Hassan Kunbargi started investigating the chemistry of cement at a graduate student in 1984. Edward Rice, owner of CTS Cement Manufacturing, became aware of Kunbargi’s work and sought an adjunct faculty position at UCLA so that he could serve as Kunbargi’s advisor. Rice hired Kunbargi to work at CTS in 1985. After that, both men worked for another company, Fibermesh.

In 1989, after demonstrating the invention disclosed in a patent application to Rice, something in the relationship apparentlyy turned sour and Kunbargi ceased working for Rice. In September 1990 the patent was allowed and Kunbargi received the ’556 patent, entitled “Very Early Setting High Strength Early Cement.”

Fast forward to 2002. Upon the issuance of his third patent, Kunargi sued Rice for, among other things, patent infringement and theft of trade secrets. This case bounced around the courts with motions on both sides being considered at one time or another. [including Kunbargi's motion to disqualify Rice's counsel, who had been listed on a power of attorney as entitled to prosecute a patent application on an invention by Rice and Kunbargi when they had both worked for Fibermesh!].

Among other defenses, Rice turned to the doctrine of laches - that is, the idea that if you fail to act within a reasonable period of time you lose your rights under the law. The concept, like most aspects of patent law, is an attempt to enforce fairness. If you believe someone is infringing your patent, it is considered unfair for you to wait until the other party has invested in the technology and built up a large business before enforcing your patent. The District Court agreed with Rice that 12 years was too long and declared the patent unenforcable against Rice in a summary judgement [viz., without a trial].

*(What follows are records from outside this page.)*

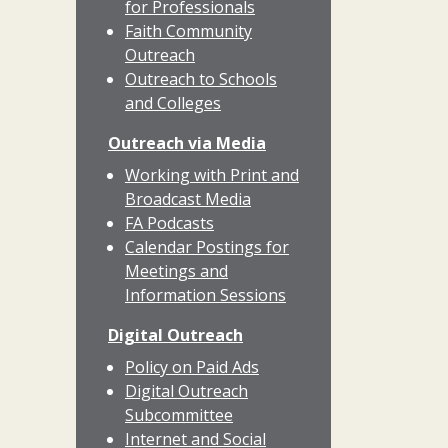
for Professionals
Faith Community
Outreach
Outreach to Schools
and Colleges
Outreach via Media
Working with Print and
Broadcast Media
FA Podcasts
Calendar Postings for
Meetings and
Information Sessions
Digital Outreach
Policy on Paid Ads
Digital Outreach
Subcommittee
Internet and Social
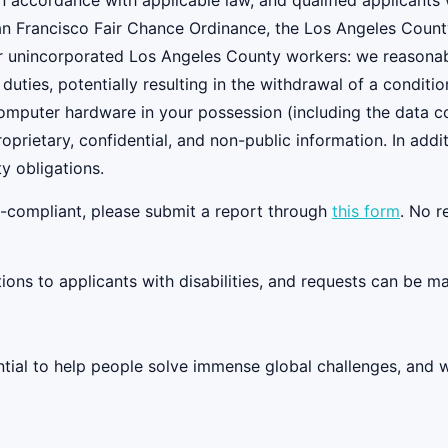
 accordance with applicable law, and qualified applicants w
an Francisco Fair Chance Ordinance, the Los Angeles Count
r unincorporated Los Angeles County workers: we reasonably
 duties, potentially resulting in the withdrawal of a condi
 computer hardware in your possession (including the data 
oprietary, confidential, and non-public information. In add
y obligations.
on-compliant, please submit a report through
this form
. No r
s to applicants with disabilities, and requests can be ma
tential to help people solve immense global challenges, and 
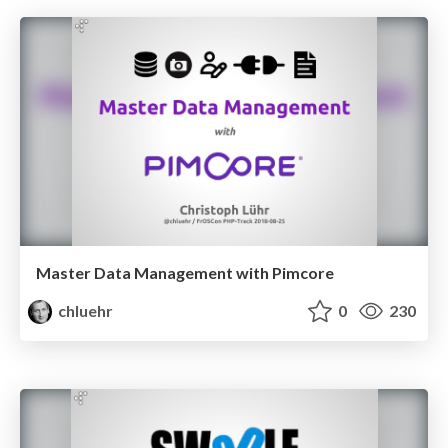
Master Data Management with Pimcore
chluehr
0
230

According to the court, Kunbargi should have known of his infringement claim because of his history of working on cement mixtures with, and then having a falling out with, Rice, and because of his prior affiliation with CTS. The court found that, because Kunbargi had demonstrated his invention to Rice before the ’556 patent issued, Kunbargi was on “inquiry notice” at the time the patent issued.

The appeals court (the CAFC) disagreed. It said:

CTS does not dispute that [Kunbargi] could not have tested CTS’s product for the presence of soluble anhydrite. Without access to CTS’s internal procedures, Kunbargi could not have investigated CTS’s methods to determine infringement. Even Kunbargi’s hiring of a private investigator led to no conclusive result that CTS’s products infringed the ’556 patent. An infringer does not escape liability merely by infringing in secret. [Kunbargi] could only have asserted infringement of the ’556 patent upon a reasonable belief that CTS infringed all of the limitations of the claims, including the limitation requiring soluble anhydrite.

The CAFC therefore reversed the summary judgement and sent the question of laches back for trial. The CAFC pointed out that, for laches to apply, the only time that counts is the time after the patent holder should have had a reasonable basis to believe infringement is taking place.

Keeping a low profile while you infringe, even if you are successful for many years, will not get you off the hook for infringement. And knowingly allowing someone to infringe in order to build up your settlement (or get revenge in a relationship gone bad) may leave you holding an empty purse.